Would you return each record that follows word for word, without its pictures?

(Collection entries)
------------------------------------------------------------------------

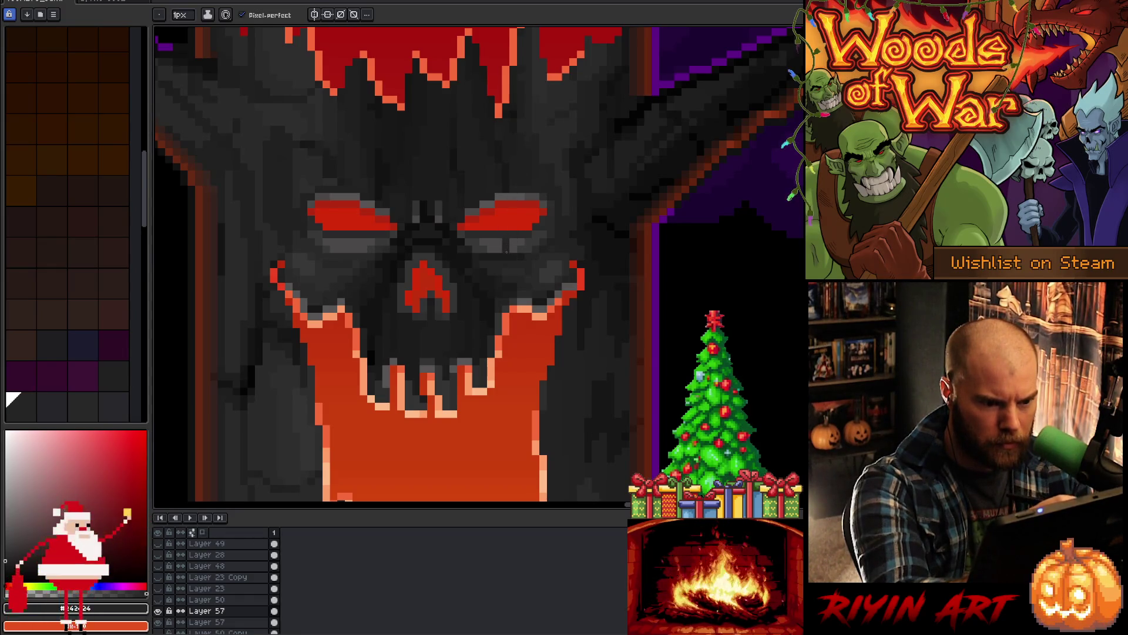
{"action": "left_click", "coordinate": [470, 256], "text": "alt"}
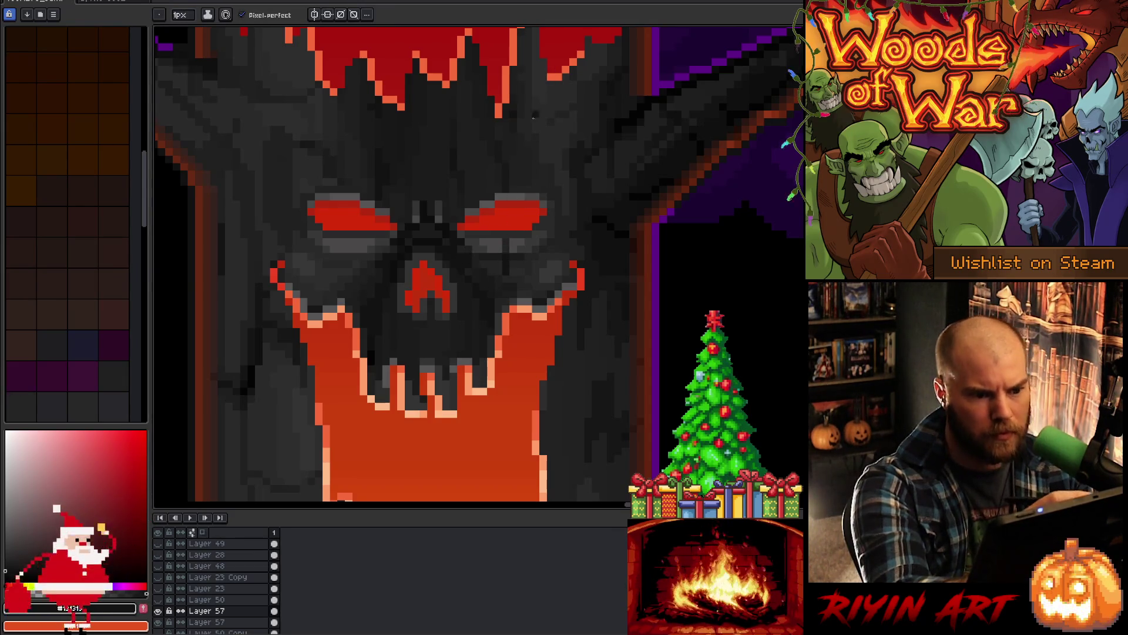
{"action": "left_click", "coordinate": [508, 272], "text": "alt"}
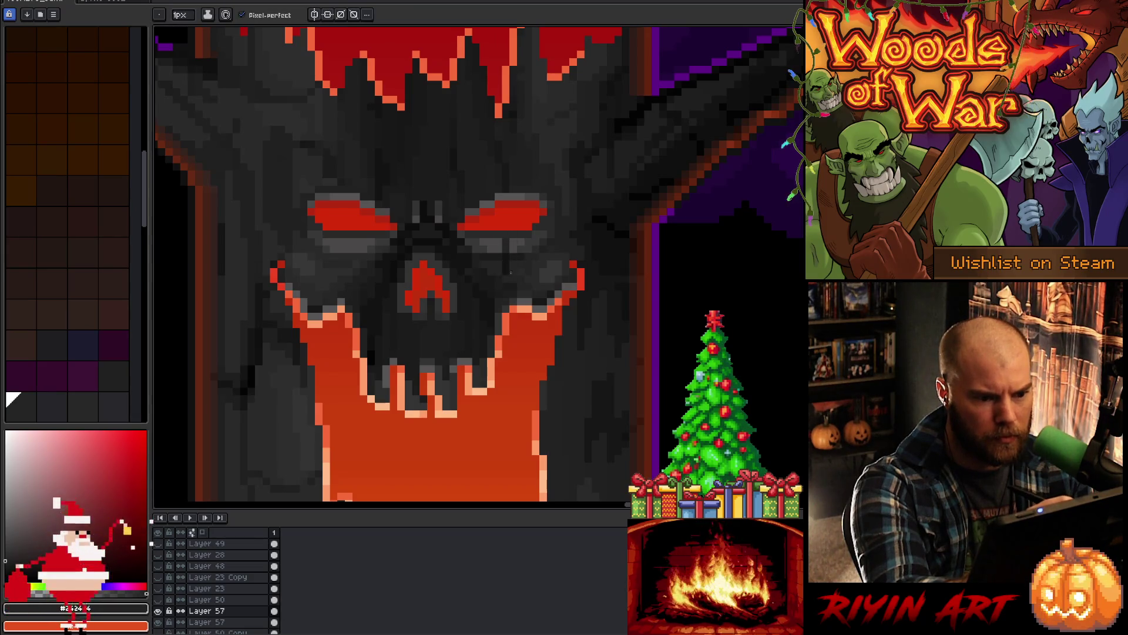
{"action": "left_click", "coordinate": [464, 171], "text": "alt"}
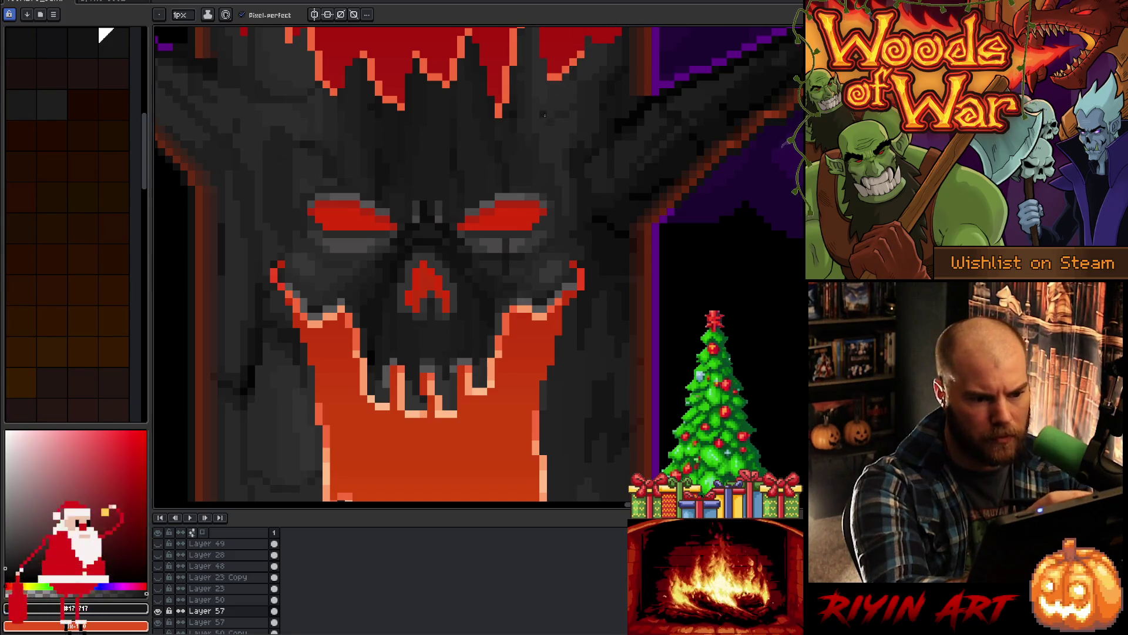
{"action": "left_click", "coordinate": [459, 156], "text": "alt"}
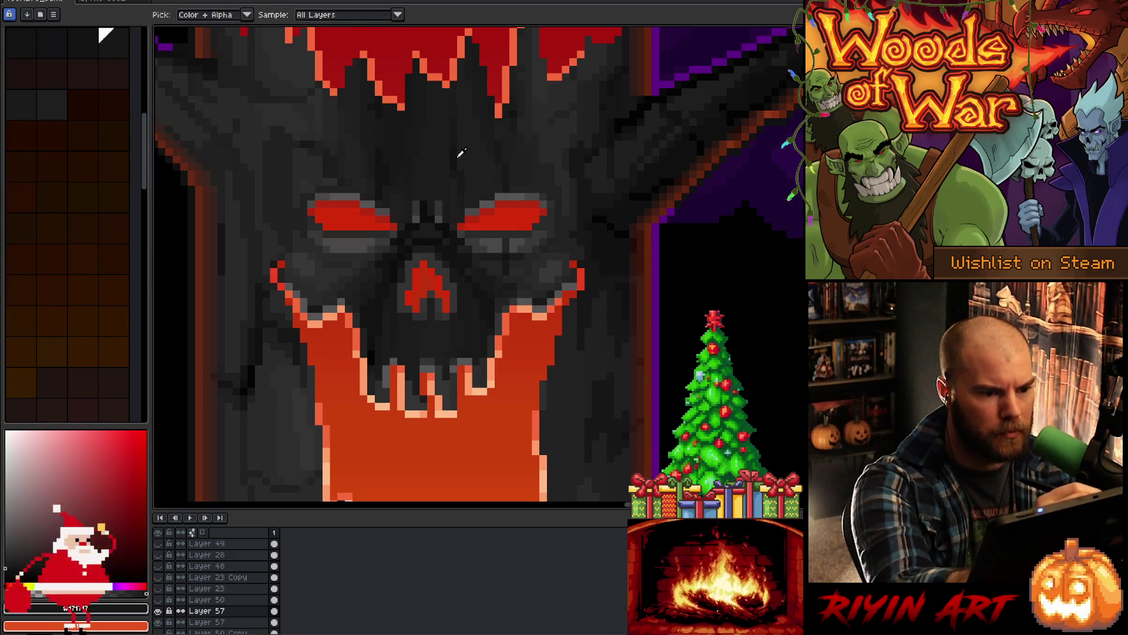
Step: Place #2a2a2a, #242424 and mid-grey pixels around both eye sockets and cheeks
{"action": "left_click", "coordinate": [509, 195], "text": "alt"}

------------------------------------------------------------------------

» Written answer
{"action": "left_click", "coordinate": [470, 256], "text": "alt"}
{"action": "left_click", "coordinate": [508, 272], "text": "alt"}
{"action": "left_click", "coordinate": [464, 171], "text": "alt"}
{"action": "left_click", "coordinate": [459, 156], "text": "alt"}
Step: Place #2a2a2a, #242424 and mid-grey pixels around both eye sockets and cheeks
{"action": "left_click", "coordinate": [509, 195], "text": "alt"}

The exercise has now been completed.